# Task directions:
Please reproduce all entries word for word and omit their pictures.

# Page-level text extractions:
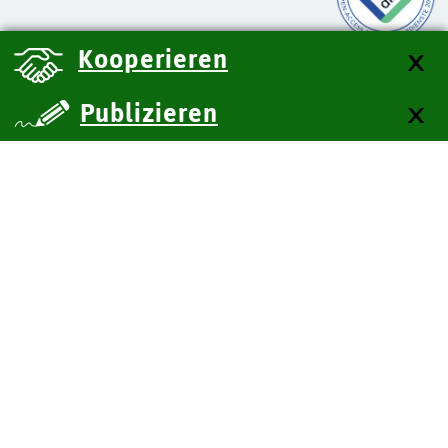
Kooperieren
Publizieren
über uns
Kontakt
Impressum
Datenschutz
Barrierefreiheit
SiteMap
Technische Dokumentation
Zum Seitenanfang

# Answer below:
Kooperieren
Publizieren
über uns
Kontakt
Impressum
Datenschutz
Barrierefreiheit
SiteMap
Technische Dokumentation
Zum Seitenanfang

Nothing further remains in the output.